Asset and portfolio management are, after all, minor components of a greater wealth management puzzle. While some of my peers have a strong track record of identifying stocks and outperforming established benchmarks, investors should be suspicious of anyone who claims to be able to do it consistently.
In the end, financial advisors assist consumers in building wealth over time, not overnight.
Many people have no idea what they’re buying, let alone how much it costs.
Another thing I frequently hear from clients is, “I want to buy a bunch of Company A,” which is almost always a company that has been in the news for making large gains.
In that case, I always inquire if they are familiar with the company’s operations. They do on occasion, but they do not on a regular basis. Following that, I inquire as to whether they are aware of the company’s multiple (i.e., how cheap or pricey it is), a query that frequently results in a blank expression.
It’s awful enough not knowing what you’re buying. It’s much harder not knowing whether you’re paying a fair price for it. No one would pay $100,000 for a car that costs $40,000. However, I believe that this is similar to what people do when they buy a stock with an unusually high multiple.
Investing and speculation are two different things.
Even if the dangers are obvious, there’s a legitimate expectation that you’ll get your money back when you invest in something, whether it’s a bond, a piece of real estate, or a stock. Speculation, on the other hand, entails the risk of losing everything.
To be clear, there’s usually nothing wrong with speculating with some of your money if you can afford it. But keep in mind that some assets are similar to placing a wager in Las Vegas: you could win big, but there’s also a risk you’ll lose large.
Taxes are something that many investors overlook.
Let’s pretend for a second that everything works out. Someone with a $10,000 Robinhood account sees their wealth grow after purchasing a series of stocks that have increased numerous times. Even better: they were able to sell everything while they were ahead.

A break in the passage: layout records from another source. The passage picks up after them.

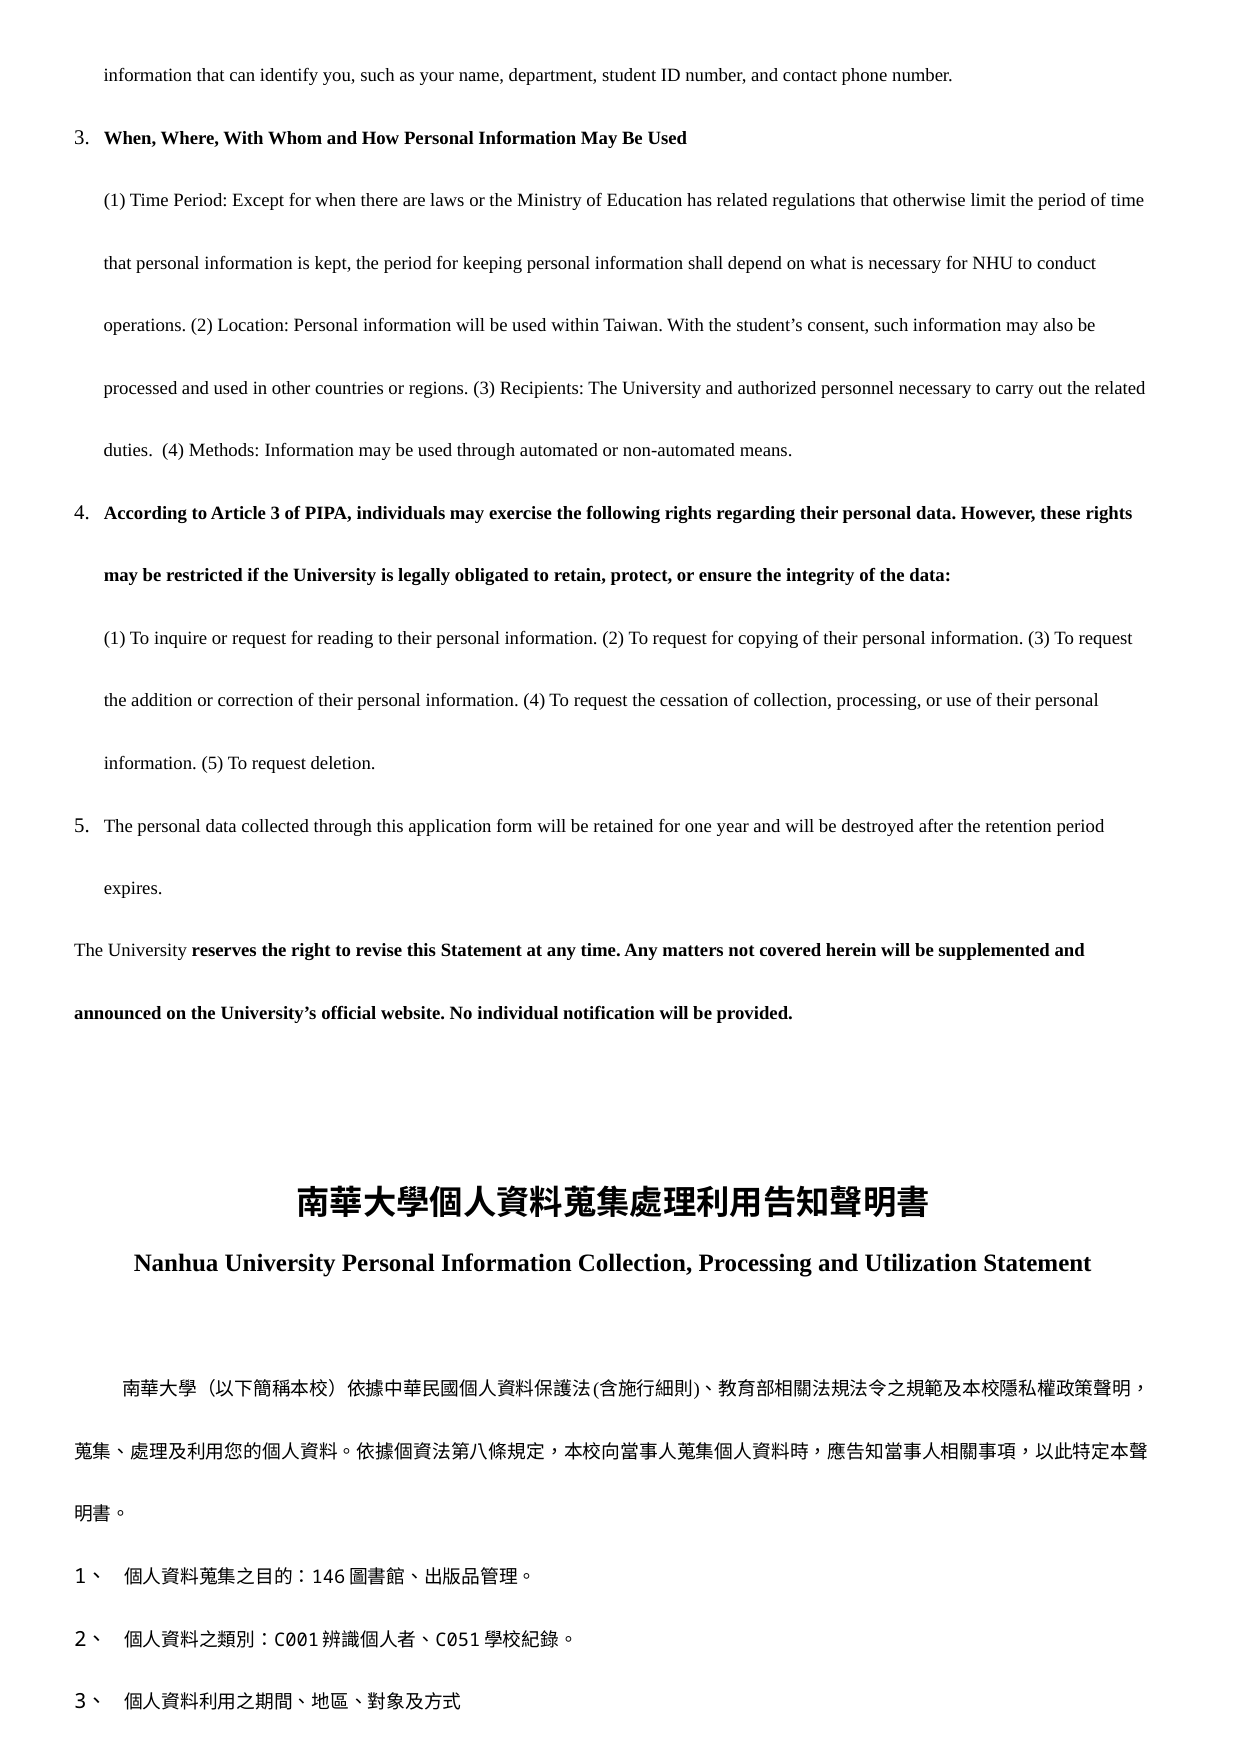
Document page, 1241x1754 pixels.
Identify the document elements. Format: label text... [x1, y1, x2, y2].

text (1) Time Period: Except for when there are laws or the Ministry of Education has related regulations that otherwise limit the period of time that personal information is kept, the period for keeping personal information shall depend on what is necessary for NHU to conduct operations. (2) Location: Personal information will be used within Taiwan. With the student’s consent, such information may also be processed and used in other countries or regions. (3) Recipients: The University and authorized personnel necessary to carry out the related duties. (4) Methods: Information may be used through automated or non-automated means. [103, 158, 1152, 471]
list 個人資料蒐集之目的：146圖書館、出版品管理。 [74, 1533, 1152, 1596]
text 南華大學個人資料蒐集處理利用告知聲明書 [74, 1158, 1152, 1221]
list 個人資料利用之期間、地區、對象及方式 [74, 1658, 1152, 1721]
text The University reserves the right to revise this Statement at any time. Any matters not covered herein will be supplemented and announced on the University’s official website. No individual notification will be provided. [74, 908, 1152, 1033]
text (1) To inquire or request for reading to their personal information. (2) To request for copying of their personal information. (3) To request the addition or correction of their personal information. (4) To request the cessation of collection, processing, or use of their personal information. (5) To request deletion. [103, 596, 1152, 783]
text Nanhua University Personal Information Collection, Processing and Utilization Statement [74, 1221, 1152, 1283]
text 南華大學（以下簡稱本校）依據中華民國個人資料保護法(含施行細則)、教育部相關法規法令之規範及本校隱私權政策聲明，蒐集、處理及利用您的個人資料。依據個資法第八條規定，本校向當事人蒐集個人資料時，應告知當事人相關事項，以此特定本聲明書。 [74, 1346, 1152, 1533]
list According to Article 3 of PIPA, individuals may exercise the following rights regarding their personal data. However, these rights may be restricted if the University is legally obligated to retain, protect, or ensure the integrity of the data: [74, 471, 1152, 596]
text information that can identify you, such as your name, department, student ID number, and contact phone number. [103, 33, 1152, 96]
list 個人資料之類別：C001辨識個人者、C051學校紀錄。 [74, 1596, 1152, 1658]
list The personal data collected through this application form will be retained for one year and will be destroyed after the retention period expires. [74, 783, 1152, 908]
list When, Where, With Whom and How Personal Information May Be Used [74, 96, 1152, 158]
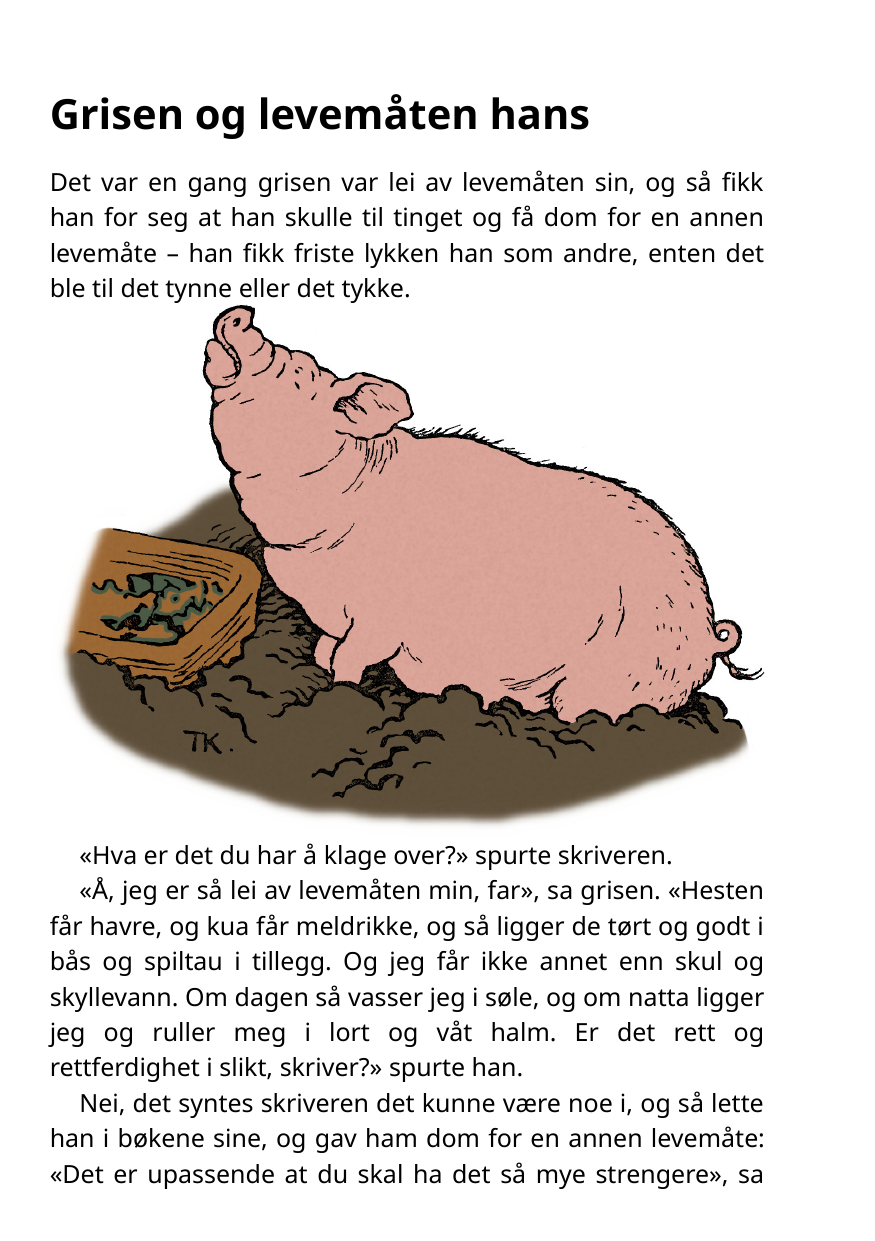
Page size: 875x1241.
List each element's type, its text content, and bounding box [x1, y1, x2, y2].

subtitle Grisen og levemåten hans [49, 85, 765, 142]
text «Å, jeg er så lei av levemåten min, far», sa grisen. «Hesten får havre, og kua får meldrikke, og så ligger de tørt og godt i bås og spiltau i tillegg. Og jeg får ikke annet enn skul og skyllevann. Om dagen så vasser jeg i søle, og om natta ligger jeg og ruller meg i lort og våt halm. Er det rett og rettferdighet i slikt, skriver?» spurte han. [49, 872, 765, 1084]
picture [50, 304, 765, 837]
text «Hva er det du har å klage over?» spurte skriveren. [49, 836, 765, 872]
text Det var en gang grisen var lei av levemåten sin, og så fikk han for seg at han skulle til tinget og få dom for en annen levemåte – han fikk friste lykken han som andre, enten det ble til det tynne eller det tykke. [49, 163, 765, 305]
text Nei, det syntes skriveren det kunne være noe i, og så lette han i bøkene sine, og gav ham dom for en annen levemåte: «Det er upassende at du skal ha det så mye strengere», sa [49, 1084, 765, 1190]
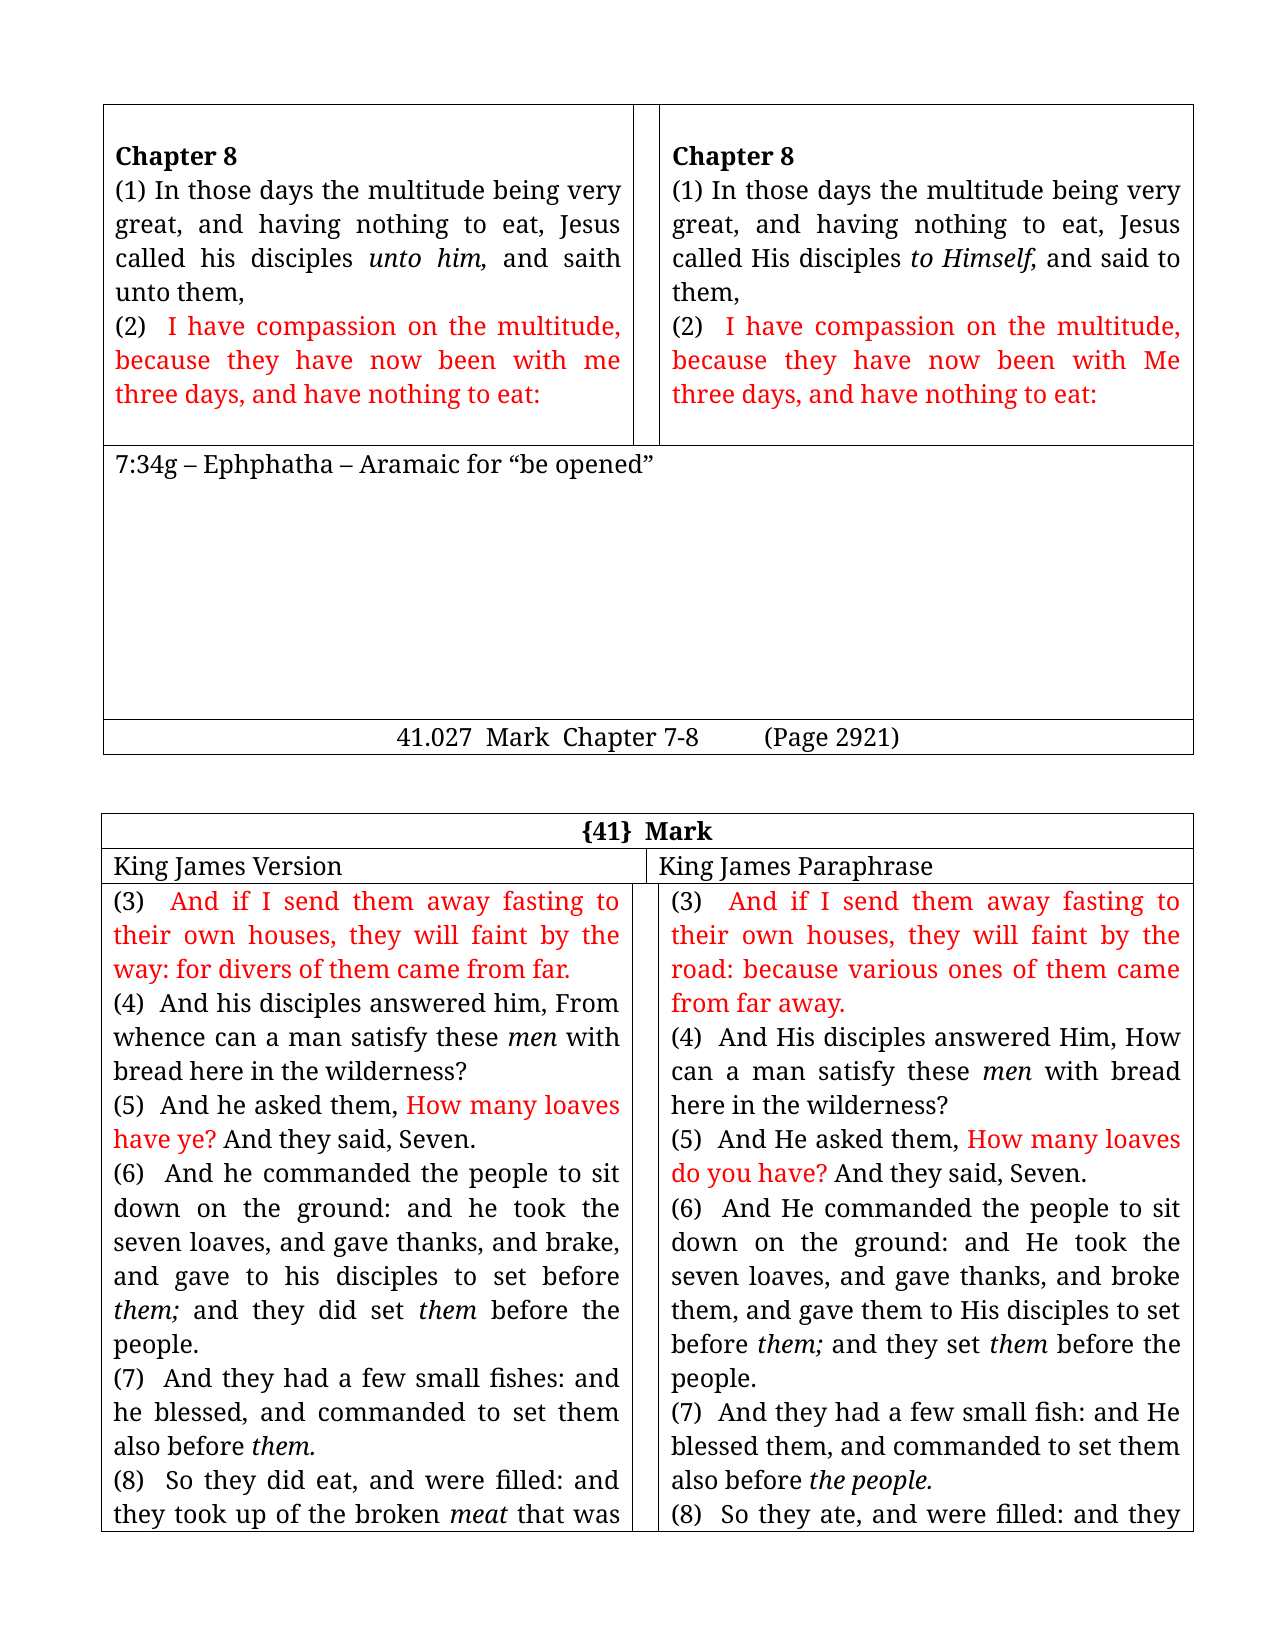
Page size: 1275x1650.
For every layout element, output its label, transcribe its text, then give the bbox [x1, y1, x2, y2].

table_cell (3) And if I send them away fasting to their own houses, they will faint by the road: because various ones of them came from far away. (4) And His disciples answered Him, How can a man satisfy these men with bread here in the wilderness? (5) And He asked them, How many loaves do you have? And they said, Seven. (6) And He commanded the people to sit down on the ground: and He took the seven loaves, and gave thanks, and broke them, and gave them to His disciples to set before them; and they set them before the people. (7) And they had a few small fish: and He blessed them, and commanded to set them also before the people. (8) So they ate, and were filled: and they [659, 884, 1193, 1531]
table_cell Chapter 8 (1) In those days the multitude being very great, and having nothing to eat, Jesus called his disciples unto him, and saith unto them, (2) I have compassion on the multitude, because they have now been with me three days, and have nothing to eat: [104, 105, 633, 445]
table_cell 41.027 Mark Chapter 7-8 (Page 2921) [104, 720, 1193, 754]
table_cell 7:34g – Ephphatha – Aramaic for “be opened” [104, 446, 1193, 719]
table_cell Chapter 8 (1) In those days the multitude being very great, and having nothing to eat, Jesus called His disciples to Himself, and said to them, (2) I have compassion on the multitude, because they have now been with Me three days, and have nothing to eat: [660, 105, 1193, 445]
table_cell (3) And if I send them away fasting to their own houses, they will faint by the way: for divers of them came from far. (4) And his disciples answered him, From whence can a man satisfy these men with bread here in the wilderness? (5) And he asked them, How many loaves have ye? And they said, Seven. (6) And he commanded the people to sit down on the ground: and he took the seven loaves, and gave thanks, and brake, and gave to his disciples to set before them; and they did set them before the people. (7) And they had a few small fishes: and he blessed, and commanded to set them also before them. (8) So they did eat, and were filled: and they took up of the broken meat that was [102, 884, 632, 1531]
table_cell [633, 884, 658, 1531]
table_cell King James Version [102, 849, 646, 883]
table_header {41} Mark [102, 814, 1193, 847]
table_cell [634, 105, 659, 445]
table_cell King James Paraphrase [647, 849, 1193, 883]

Isn’t that fantastic news? Most of the time, as long as they are aware of the tax implications of such transactions. Many of them aren’t. If they didn’t hold those stocks for more than a year, they could be faced with a large tax bill, both because of the gains and because their marginal rate may have risen as a result of them.
While stocks have been volatile in recent months, indexes have essentially recovered from the depths of the Covid-19-related sell-off last spring. Low interest rates, I believe, are part of the reason for this.
At the same time, it would be unwise to overlook other aspects, such as the influence of cheap brokerages and social media on some people. Buying stocks to gain money isn’t as simple as today’s climate makes it appear, and it’s rarely a good alternative for developing a more comprehensive financial plan.
This website does not provide investment, tax, or financial advice. For counsel on your individual circumstance, you should seek the opinion of a licensed professional.